O segundo bloco (7:10-17) relata novo encontro de Isaías com Acaz, desta vez, talvez, no palácio, no qual o profeta oferece ao rei um sinal de que tudo se arranjará diante da ameaça siro-efraimita. Com a recusa do rei em pedir um sinal a Jeová, Isaías muda de tom e relata a Acaz que Jeová, por própria iniciativa, dar-lhe-á um sinal, que consiste no seguinte: a jovem mulher dará à luz um filho, seu nome será Emanuel (Deus-conosco) e ele comerá coalhada e mel até que chegue ao uso da razão.
É razoável concluir que a jovem mulher seja jovem rainha, mãe de Ezequias, considerando-se que Isaías falou a Acaz nos primeiros meses de 733 a.C., e Ezequias teria nascido no inverno de 733−732 a.C.

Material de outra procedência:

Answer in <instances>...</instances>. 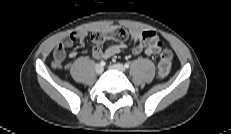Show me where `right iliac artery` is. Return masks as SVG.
Returning <instances> with one entry per match:
<instances>
[{
  "label": "right iliac artery",
  "instance_id": "1",
  "mask_svg": "<svg viewBox=\"0 0 231 134\" xmlns=\"http://www.w3.org/2000/svg\"><path fill=\"white\" fill-rule=\"evenodd\" d=\"M105 64H106V63H105L104 61H101V62H100V65H101L102 67L105 66Z\"/></svg>",
  "mask_w": 231,
  "mask_h": 134
}]
</instances>
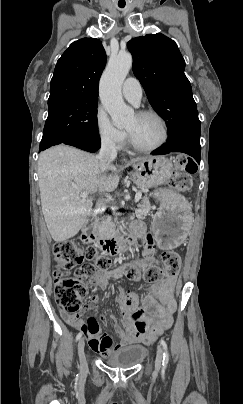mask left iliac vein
Here are the masks:
<instances>
[{"mask_svg":"<svg viewBox=\"0 0 243 404\" xmlns=\"http://www.w3.org/2000/svg\"><path fill=\"white\" fill-rule=\"evenodd\" d=\"M162 361H163V349L159 345L157 347V354H156V360H155V368L157 371H159Z\"/></svg>","mask_w":243,"mask_h":404,"instance_id":"obj_1","label":"left iliac vein"}]
</instances>
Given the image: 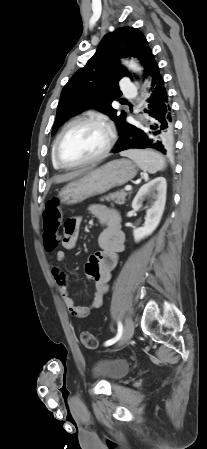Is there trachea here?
<instances>
[{
  "instance_id": "obj_1",
  "label": "trachea",
  "mask_w": 207,
  "mask_h": 449,
  "mask_svg": "<svg viewBox=\"0 0 207 449\" xmlns=\"http://www.w3.org/2000/svg\"><path fill=\"white\" fill-rule=\"evenodd\" d=\"M121 101H126L125 99H122Z\"/></svg>"
}]
</instances>
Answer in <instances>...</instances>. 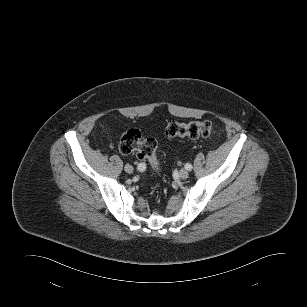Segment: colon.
Listing matches in <instances>:
<instances>
[{
  "mask_svg": "<svg viewBox=\"0 0 307 307\" xmlns=\"http://www.w3.org/2000/svg\"><path fill=\"white\" fill-rule=\"evenodd\" d=\"M214 132V125L210 121H191L188 123L170 121L165 127L166 135L170 137L201 138L209 137ZM120 153L128 155L134 153L137 158L149 161L157 170L159 167L156 156L157 142L153 138H144L136 129H130L119 138Z\"/></svg>",
  "mask_w": 307,
  "mask_h": 307,
  "instance_id": "colon-1",
  "label": "colon"
}]
</instances>
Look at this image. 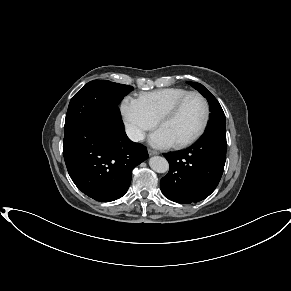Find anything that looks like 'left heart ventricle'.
Segmentation results:
<instances>
[{
	"instance_id": "left-heart-ventricle-1",
	"label": "left heart ventricle",
	"mask_w": 291,
	"mask_h": 291,
	"mask_svg": "<svg viewBox=\"0 0 291 291\" xmlns=\"http://www.w3.org/2000/svg\"><path fill=\"white\" fill-rule=\"evenodd\" d=\"M205 115V106L203 101L192 96L186 100L178 114L165 121L160 129L165 132L172 143H178L187 140L193 136L200 128Z\"/></svg>"
}]
</instances>
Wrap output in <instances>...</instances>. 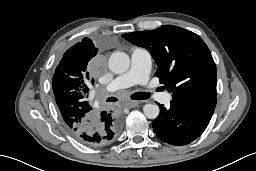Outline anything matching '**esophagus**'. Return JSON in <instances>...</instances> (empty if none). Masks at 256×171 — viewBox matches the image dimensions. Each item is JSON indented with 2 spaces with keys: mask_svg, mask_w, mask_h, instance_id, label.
<instances>
[{
  "mask_svg": "<svg viewBox=\"0 0 256 171\" xmlns=\"http://www.w3.org/2000/svg\"><path fill=\"white\" fill-rule=\"evenodd\" d=\"M141 103V101H128L126 103L128 108H134L136 106H138Z\"/></svg>",
  "mask_w": 256,
  "mask_h": 171,
  "instance_id": "34e87169",
  "label": "esophagus"
}]
</instances>
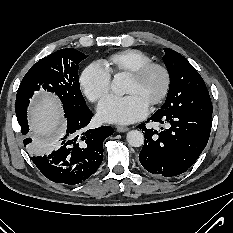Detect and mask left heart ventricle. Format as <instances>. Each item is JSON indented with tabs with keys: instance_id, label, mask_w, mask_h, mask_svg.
<instances>
[{
	"instance_id": "left-heart-ventricle-1",
	"label": "left heart ventricle",
	"mask_w": 233,
	"mask_h": 233,
	"mask_svg": "<svg viewBox=\"0 0 233 233\" xmlns=\"http://www.w3.org/2000/svg\"><path fill=\"white\" fill-rule=\"evenodd\" d=\"M162 86V74L158 70H153L140 81L128 78L125 93L135 94L149 105L159 95Z\"/></svg>"
}]
</instances>
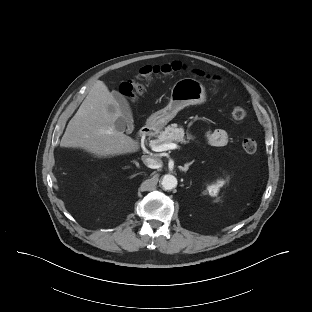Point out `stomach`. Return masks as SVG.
<instances>
[{"label":"stomach","mask_w":312,"mask_h":312,"mask_svg":"<svg viewBox=\"0 0 312 312\" xmlns=\"http://www.w3.org/2000/svg\"><path fill=\"white\" fill-rule=\"evenodd\" d=\"M205 101L206 91L201 82L193 78L180 79L171 89L168 105L153 113L148 118L147 125L153 129H160L185 107L203 104Z\"/></svg>","instance_id":"obj_1"}]
</instances>
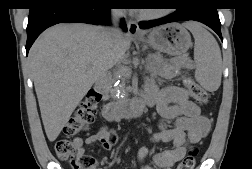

Isaías volta a falar de Ezequias no início do cap. 9 (8:23b-9:6), pois este início de capítulo deve compreendido em conjunto com o final do cap. 8, no qual menciona as três regiões de Israel conquistadas entre 734 e 732 a.C. por Tiglate-Pileser III, que são: Zabulão (caminho do mar), Neftali (o além-Jordão) e a Galileia (o território das nações). Isaías fala destas regiões para despertar a esperança: Jeová, que humilhou estas terras, as cobrirá de glória. E o povo, que vivia nas trevas e na tristeza, viverá na luz e na alegria. Uma alegria enorme, que é causada pelo fim da opressão (o jugo, a canga e o bastão do opressor foram quebrados), pelo fim da guerra (a bota e o uniforme militar foram queimados) e, principalmente, pelo nascimento de um menino em Judá.
Este menino é um personagem da casa real, de acordo com os quatro títulos que lhe são atribuídos em 9:5, títulos que parecem ser características sobre-humanas e messiânicas, mas que podem caber bem aos reis, segundo a mentalidade da época: a sabedoria do rei na administração (Conselheiro), sua capacidade militar (Deus-forte), zelo pela prosperidade do povo (Pai), preocupação com a felicidade do povo (Príncipe-da-paz), além disso 9:6 esclarece que este menino é da "casa de David" e caracteriza suas ações: governará com direito e justiça, e, por isso, deve tratar-se de Ezequias.[4]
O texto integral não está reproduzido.